製品化が旧いせいか1台百円余りで買えるのはありがたいですね。タイヤだけでも色挿ししないと締まらないのはお安さゆえと割り切り、自前のナインスケール/香港tomy/河合商会の混成ク5000に積んでます。

まあクラウンだけでは視覚的に面白みがないためシート掛けパルサー、トラムウェイ製軽自動車(シート掛け仕様)も混ぜてます。欲を言えばカーコレにしたいのですがコストに集まる手間を食うのが難点ではあります。
さいとう たいいち
2025年02月11日 15:48
便乗させていただきます。
KATO製品のク5000の旧製品でトヨタ自動車の自動車運搬列車にしました。
クラウン6台入りは重宝しましたが、実物の車両通りに8台積みにしてEF60に牽引してます。
KATO製品の場合はレイアウトに使うよりも専用の貨物列車の積み荷の概念としてが強かったのではないでしょうか。先行していたTOMIX製品のク5000には自動車がありませんのでそれも考えていたのかもしれません。
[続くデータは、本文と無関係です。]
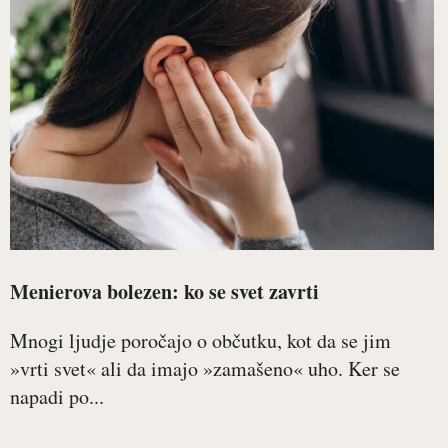
Menierova bolezen: ko se svet zavrti
Mnogi ljudje poročajo o občutku, kot da se jim
»vrti svet« ali da imajo »zamašeno« uho. Ker se
napadi po...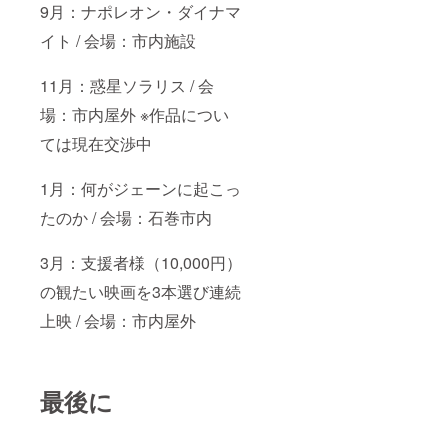
9月：ナポレオン・ダイナマ
イト / 会場：市内施設
11月：惑星ソラリス / 会
場：市内屋外 ※作品につい
ては現在交渉中
1月：何がジェーンに起こっ
たのか / 会場：石巻市内
3月：支援者様（10,000円）
の観たい映画を3本選び連続
上映 / 会場：市内屋外
最後に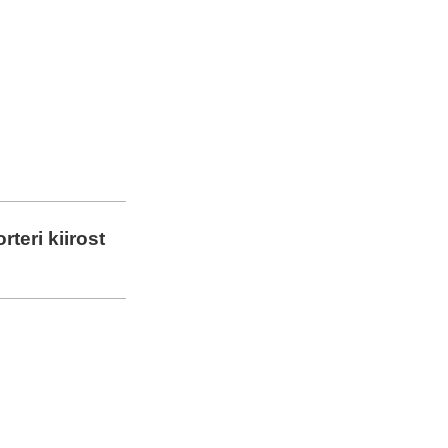
orteri kiirost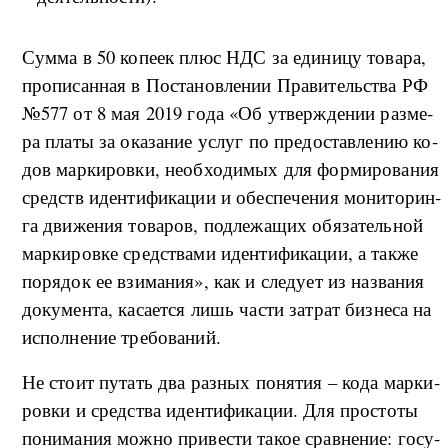
Су­м­ма в 50 ко­пе­ек плюс НДС за еди­ни­цу то­ва­ра,
про­пи­сан­ная в По­ста­но­в­ле­нии Пра­ви­тель­ства РФ
№577 от 8 мая 2019 го­да «Об утвер­ж­де­нии раз­ме­
ра пла­ты за ока­за­ние услуг по пре­до­став­ле­нию ко­
дов мар­ки­ро­в­ки, не­об­хо­ди­мых для фор­ми­ро­ва­ния
средств иден­ти­фи­ка­ции и обес­пе­че­ния мо­ни­то­рин­
га дви­же­ния то­ва­ров, под­ле­жа­щих обя­за­тель­ной
мар­ки­ро­в­ке сред­ства­ми иден­ти­фи­ка­ции, а та­к­же
по­ря­док ее взи­ма­ния», как и сле­ду­ет из на­з­ва­ния
до­ку­мен­та, ка­са­ет­ся лишь ча­сти за­трат биз­не­са на
ис­пол­не­ние тре­бо­ва­ний.
Не сто­ит пу­тать два раз­ных по­ня­тия – ко­да мар­ки­
ро­в­ки и сред­ства иден­ти­фи­ка­ции. Для про­сто­ты
по­ни­ма­ния мо­ж­но при­ве­сти та­кое срав­не­ние: го­су­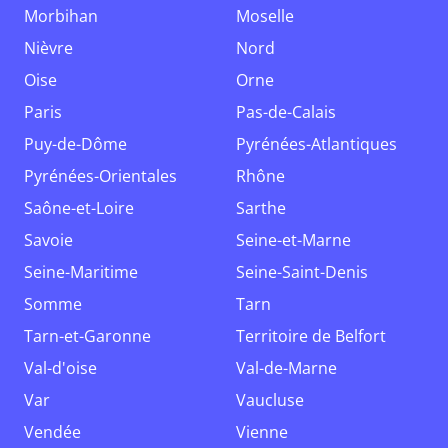
Morbihan
Moselle
Nièvre
Nord
Oise
Orne
Paris
Pas-de-Calais
Puy-de-Dôme
Pyrénées-Atlantiques
Pyrénées-Orientales
Rhône
Saône-et-Loire
Sarthe
Savoie
Seine-et-Marne
Seine-Maritime
Seine-Saint-Denis
Somme
Tarn
Tarn-et-Garonne
Territoire de Belfort
Val-d'oise
Val-de-Marne
Var
Vaucluse
Vendée
Vienne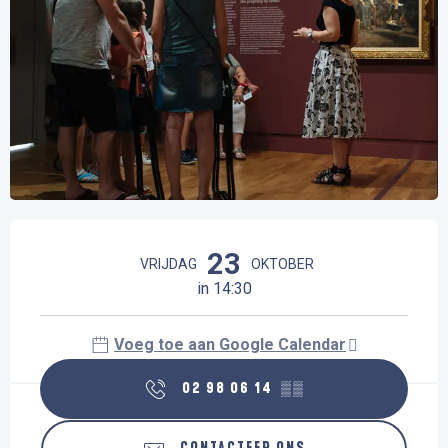
Openingstijden en contactgegevens
23
VRIJDAG
OKTOBER
in 14:30
Voeg toe aan Google Calendar
02 98 06 14
▒▒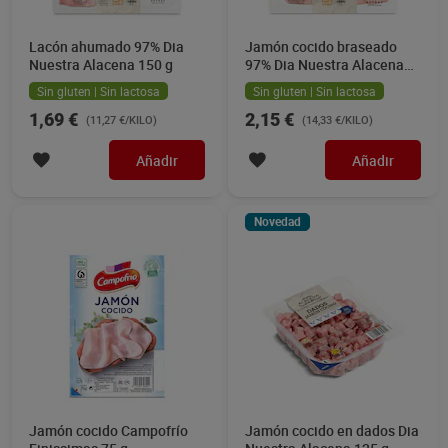
Lacón ahumado 97% Dia
Jamón cocido braseado
Nuestra Alacena 150 g
97% Dia Nuestra Alacena
150 g
Sin gluten | Sin lactosa
Sin gluten | Sin lactosa
1,69 €
2,15 €
(11,27 €/KILO)
(14,33 €/KILO)
Añadir
Añadir
Novedad
Jamón cocido Campofrío
Jamón cocido en dados Dia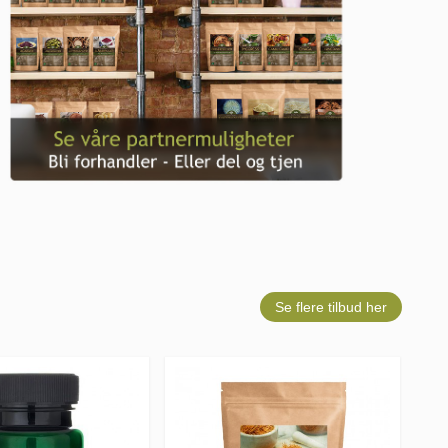
Se flere tilbud her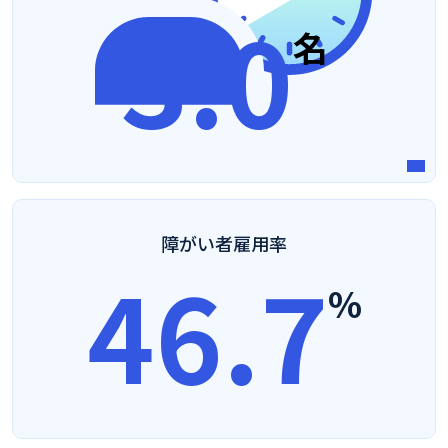
3.0
名
障がい者雇用率
60.8
%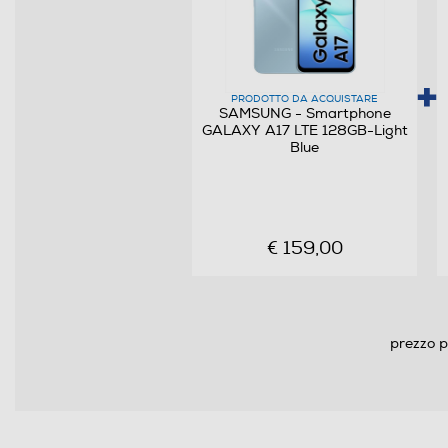
Sistema operativo
Versione sistema operativo
Core processore
PRODOTTO DA ACQUISTARE
SAMSUNG - Smartphone
GALAXY A17 LTE 128GB-Light
Velocità del processore in GHz
Blue
Descrizione processore
€ 159,00
Fotocamera
Fotocamera digitale
prezzo p
MegaPixel totali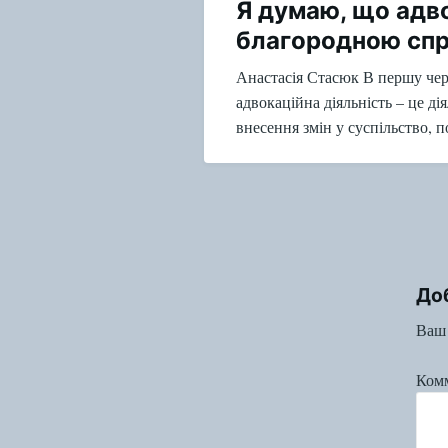
Я думаю, що адво
благородною сп
Анастасія Стасюк В першу чер
адвокаційна діяльність – це ді
внесення змін у суспільство, 
До
Ваш 
Ком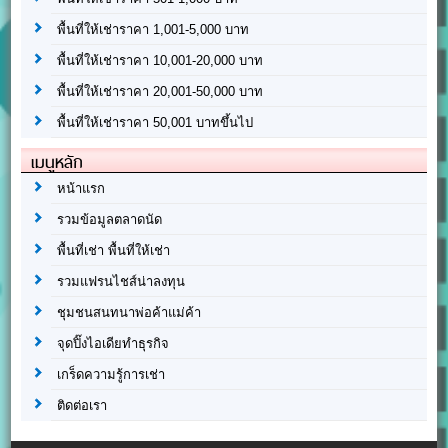
พื้นที่ให้เช่าราคา 1,001-5,000 บาท
พื้นที่ให้เช่าราคา 10,001-20,000 บาท
พื้นที่ให้เช่าราคา 20,001-50,000 บาท
พื้นที่ให้เช่าราคา 50,001 บาทขึ้นไป
เมนูหลัก
หน้าแรก
รวมข้อมูลตลาดนัด
พื้นที่เช่า พื้นที่ให้เช่า
รวมแฟรนไชส์น่าลงทุน
ชุมชนสนทนาพ่อค้าแม่ค้า
จุดปิ๊งไอเดียทำธุรกิจ
เกร็ดความรู้การเช่า
ติดต่อเรา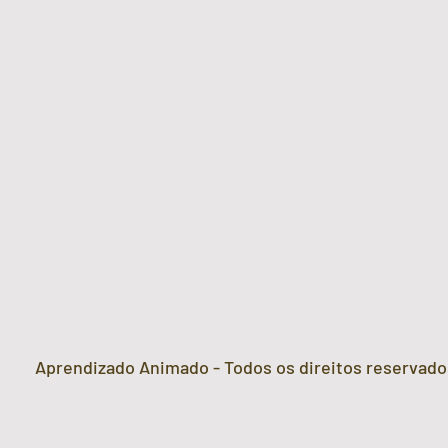
Aprendizado Animado - Todos os direitos reservado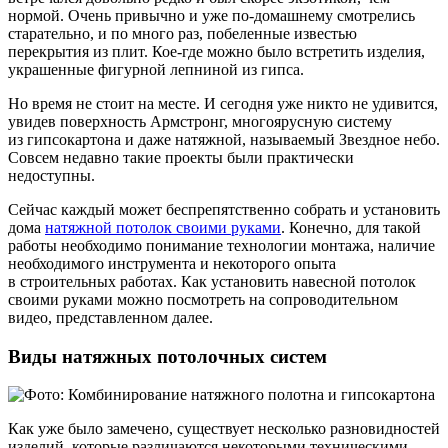
нормой. Очень привычно и уже по-домашнему смотрелись
старательно, и по много раз, побеленные известью
перекрытия из плит. Кое-где можно было встретить изделия,
украшенные фигурной лепниной из гипса.
Но время не стоит на месте. И сегодня уже никто не удивится,
увидев поверхность Армстронг, многоярусную систему
из гипсокартона и даже натяжной, называемый Звездное небо.
Совсем недавно такие проекты были практически
недоступны.
Сейчас каждый может беспрепятственно собрать и установить
дома
натяжной потолок своими руками
. Конечно, для такой
работы необходимо понимание технологии монтажа, наличие
необходимого инструмента и некоторого опыта
в строительных работах. Как установить навесной потолок
своими руками можно посмотреть на сопроводительном
видео, представленном далее.
Виды натяжных потолочных систем
Как уже было замечено, существует несколько разновидностей
изделий, которые различаются некоторыми техническими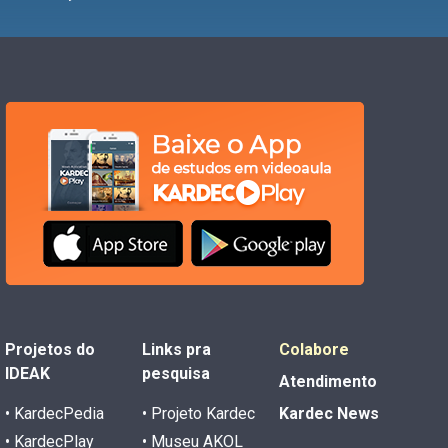
Projetos do
Links pra
Colabore
IDEAK
pesquisa
Atendimento
• KardecPedia
• Projeto Kardec
Kardec News
• KardecPlay
• Museu AKOL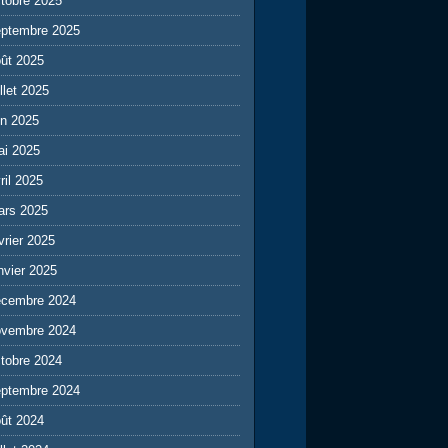
tobre 2025
eptembre 2025
ût 2025
illet 2025
in 2025
ai 2025
ril 2025
ars 2025
vrier 2025
nvier 2025
écembre 2024
ovembre 2024
tobre 2024
eptembre 2024
ût 2024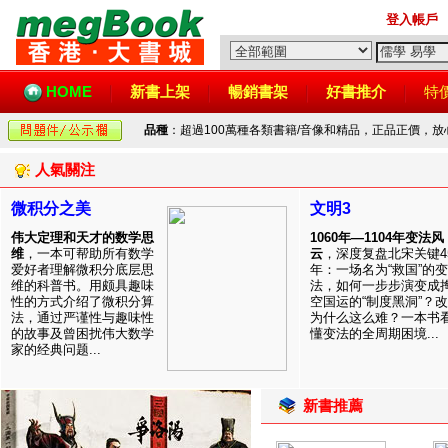
登入帳戶
HOME
新書上架
暢銷書架
好書推介
特
品種
：超過100萬種各類書籍/音像和精品，正品正價，
人氣關注
微积分之美
文明3
伟大定理和天才的数学思
1060年—1104年变法风
维
，一本可帮助所有数学
云
，深度复盘北宋关键4
爱好者理解微积分底层思
年：一场名为“救国”的变
维的科普书。用颇具趣味
法，如何一步步演变成
性的方式介绍了微积分算
空国运的“制度黑洞”？
法，通过严谨性与趣味性
为什么这么难？一本书
的故事及曾困扰伟大数学
懂变法的全周期困境...
家的经典问题...
新書推薦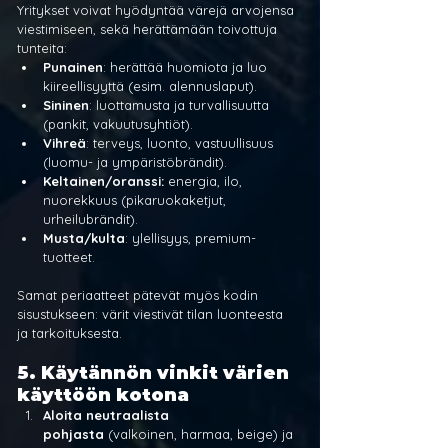
Yritykset voivat hyödyntää värejä arvojensa 
viestimiseen, sekä herättämään toivottuja 
tunteita:
Punainen
: herättää huomiota ja luo 
kiireellisyyttä (esim. alennuslaput).
Sininen
: luottamusta ja turvallisuutta 
(pankit, vakuutusyhtiöt).
Vihreä
: terveys, luonto, vastuullisuus 
(luomu- ja ympäristöbrändit).
Keltainen/oranssi:
 energia, ilo, 
nuorekkuus (pikaruokaketjut, 
urheilubrändit).
Musta/kulta
: ylellisyys, premium-
tuotteet.
Samat periaatteet pätevät myös kodin 
sisustukseen: värit viestivät tilan luonteesta 
ja tarkoituksesta.
5. Käytännön vinkit värien 
käyttöön kotona
Aloita neutraalista 
pohjasta
 (valkoinen, harmaa, beige) ja 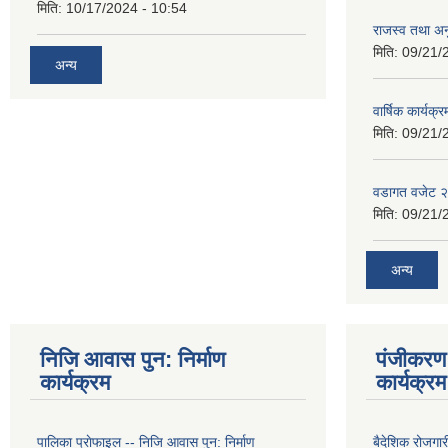
मिति:
10/17/2024 - 10:54
राजस्व तथा अनु
मिति:
09/21/
अन्य
वार्षिक कार्यक्
मिति:
09/21/
वडागत वजेट 
मिति:
09/21/
अन्य
निजि आवास पुन: निर्माण
पंजीकरण 
कार्यक्रम
कार्यक्रम
पालिका प्राेफाइल -- निजि आवास पुन: निर्माण
बैदेशिक रोजगार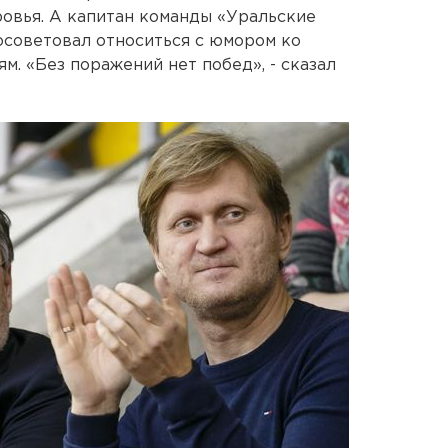
ровья. А капитан команды «Уральские
советовал относиться с юмором ко
ям. «Без поражений нет побед», - сказал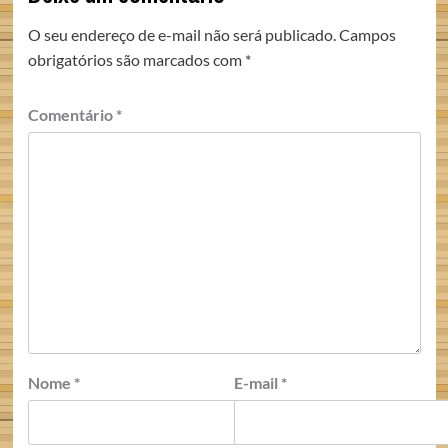
O seu endereço de e-mail não será publicado.
Campos
obrigatórios são marcados com
*
Comentário
*
Nome
*
E-mail
*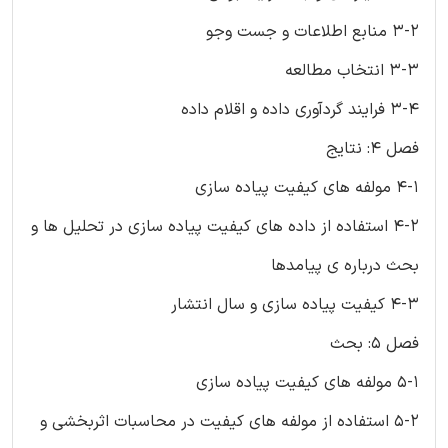
3-2 منابع اطلاعات و جست وجو
3-3 انتخاب مطالعه
3-4 فرایند گردآوری داده و اقلام داده
فصل 4: نتایج
4-1 مولفه های کیفیت پیاده سازی
4-2 استفاده از داده های کیفیت پیاده سازی در تحلیل ها و
بحث درباره ی پیامدها
4-3 کیفیت پیاده سازی و سال انتشار
فصل 5: بحث
5-1 مولفه های کیفیت پیاده سازی
5-2 استفاده از مولفه های کیفیت در محاسبات اثربخشی و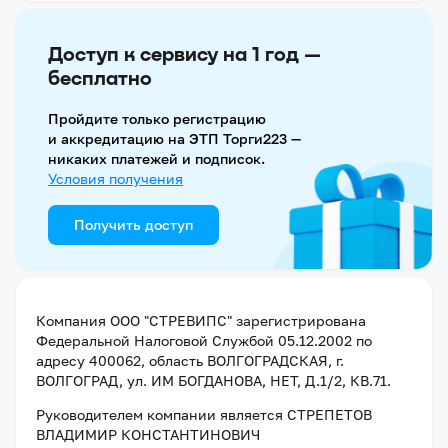
Доступ к сервису на 1 год —
бесплатно
Пройдите только регистрацию
и аккредитацию на ЭТП Торги223 —
никаких платежей и подписок.
Условия получения
Получить доступ
Компания
ООО "СТРЕВИПС"
зарегистрирована
Федеральной Налоговой Службой
05.12.2002
по
адресу
400062, область ВОЛГОГРАДСКАЯ, г.
ВОЛГОГРАД, ул. ИМ БОГДАНОВА, НЕТ, Д.1/2, КВ.71
.
Руководителем компании является
СТРЕПЕТОВ
ВЛАДИМИР КОНСТАНТИНОВИЧ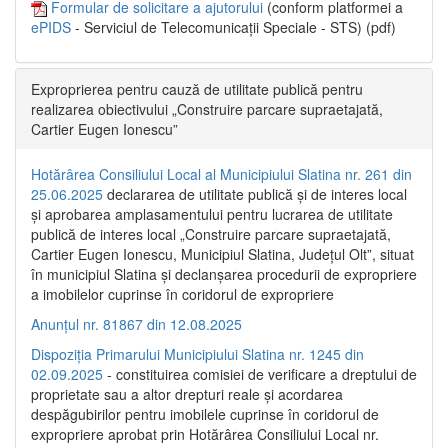
Formular de solicitare a ajutorului
(conform platformei a
ePIDS
- Serviciul de Telecomunicații Speciale - STS) (pdf)
Exproprierea pentru cauză de utilitate publică pentru
realizarea obiectivului „Construire parcare supraetajată,
Cartier Eugen Ionescu”
Hotărârea Consiliului Local al Municipiului Slatina nr. 261 din
25.06.2025
declararea de utilitate publică și de interes local
și aprobarea amplasamentului pentru lucrarea de utilitate
publică de interes local „Construire parcare supraetajată,
Cartier Eugen Ionescu, Municipiul Slatina, Județul Olt”, situat
în municipiul Slatina și declanșarea procedurii de expropriere
a imobilelor cuprinse în coridorul de expropriere
Anunțul nr. 81867 din 12.08.2025
Dispoziția Primarului Municipiului Slatina nr. 1245 din
02.09.2025
- constituirea comisiei de verificare a dreptului de
proprietate sau a altor drepturi reale și acordarea
despăgubirilor pentru imobilele cuprinse în coridorul de
expropriere aprobat prin Hotărârea Consiliului Local nr.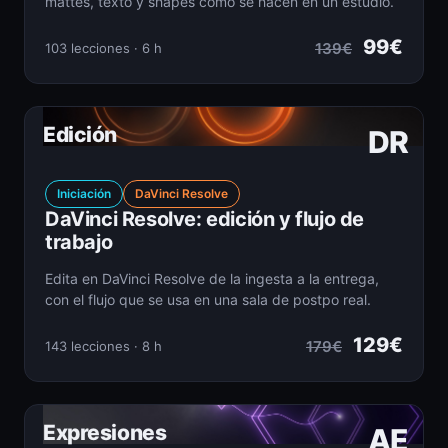
mattes, texto y shapes como se hacen en un estudio.
99€
139€
103 lecciones · 6 h
Edición
DR
Iniciación
DaVinci Resolve
DaVinci Resolve: edición y flujo de
trabajo
Edita en DaVinci Resolve de la ingesta a la entrega,
con el flujo que se usa en una sala de postpo real.
129€
179€
143 lecciones · 8 h
Expresiones
AE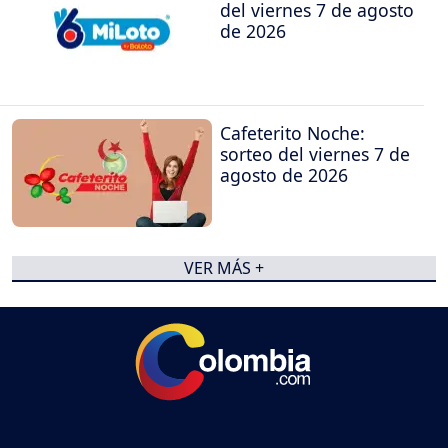
del viernes 7 de agosto
de 2026
Cafeterito Noche:
sorteo del viernes 7 de
agosto de 2026
VER MÁS +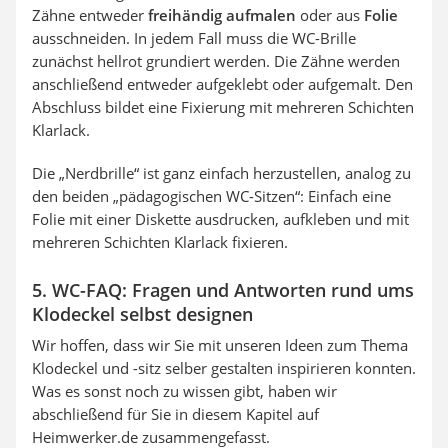
Zähne entweder
freihändig aufmalen
oder aus
Folie
ausschneiden. In jedem Fall muss die WC-Brille
zunächst hellrot grundiert werden. Die Zähne werden
anschließend entweder aufgeklebt oder aufgemalt. Den
Abschluss bildet eine Fixierung mit mehreren Schichten
Klarlack.
Die „Nerdbrille“ ist ganz einfach herzustellen, analog zu
den beiden „pädagogischen WC-Sitzen“: Einfach eine
Folie mit einer Diskette ausdrucken, aufkleben und mit
mehreren Schichten Klarlack fixieren.
5. WC-FAQ: Fragen und Antworten rund ums
Klodeckel selbst designen
Wir hoffen, dass wir Sie mit unseren Ideen zum Thema
Klodeckel und -sitz selber gestalten inspirieren konnten.
Was es sonst noch zu wissen gibt, haben wir
abschließend für Sie in diesem Kapitel auf
Heimwerker.de zusammengefasst.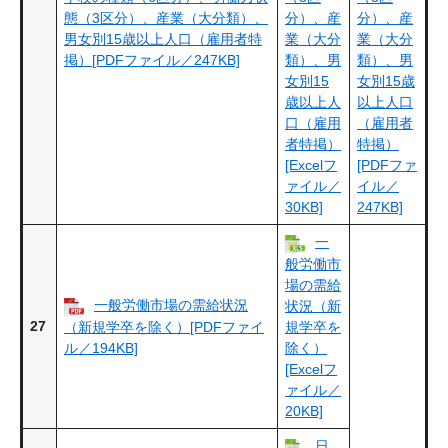
態（3区分）、産業（大分類）、
分）、産
分）、産
男女別15歳以上人口（雇用者特
業（大分
業（大分
掲）[PDFファイル／247KB]
類）、男
類）、男
女別15
女別15歳
歳以上人
以上人口
口（雇用
（雇用者
者特掲）
特掲）
[Excelフ
[PDFファ
ァイル／
イル／
30KB]
247KB]
一
般労働市
場の需給
一般労働市場の需給状況
状況（新
27
（新規学卒を除く）[PDFファイ
規学卒を
ル／194KB]
除く）
[Excelフ
ァイル／
20KB]
日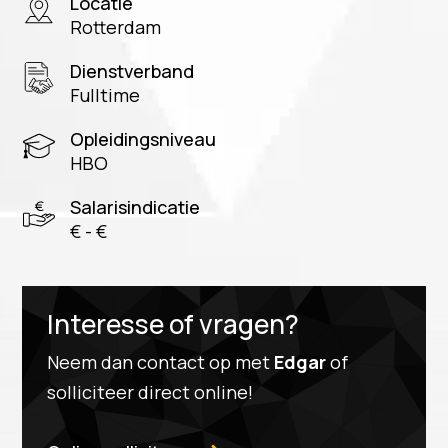
Locatie
Rotterdam
Dienstverband
Fulltime
Opleidingsniveau
HBO
Salarisindicatie
€ - €
Interesse of vragen?
Neem dan contact op met
Edgar
of
solliciteer direct online!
トミカの活用は鉄道模型趣味のヒント欄に1980年に投稿されているので先見性があると思います。特に高速バスや観光バスが利用可能と書かれました。
ただしモデラ―目線で見た時に出入口の折り戸の窓ガラスがつぶれているのが気がかりでした。
光山市交通局
2025年02月11日 21:04


>秋津のOBさん
>
 偶然というのはあるものなのでしょうか。
 実は私の方もつい先日KATOのクラウンで新しい動きがあったばかりです。
 主にコメントで頂いた「色挿ししないと締まらない~」という部分に関連しているのですが、これについては近くこのブログで取り上げる予定です。
光山市交通局
2025年02月11日 21:13
>さいとう たいいちさん

 KATOがMS80クラウンを出した当時はストラクチャーにそれほど力が入っていない時期でしたから、ク5000のOPの性格は強かったでしょうね。
 TOMIXのク5000は香港製なのでバックマンブランドで出ていた自動車セットを転用する前提だったと思います。あの自動車セットは当時8台300円で塗装済みでしたが造形が幾分ラフだったのと「キャディラックやコルベット」なんかがラインナップされていたのでク5000には似合わない組み合わせでした。

 そのバックマン自動車ですがこの間中野のまんだ〇けで1セット2200円なんてプレミア価格が付いていて仰天しました。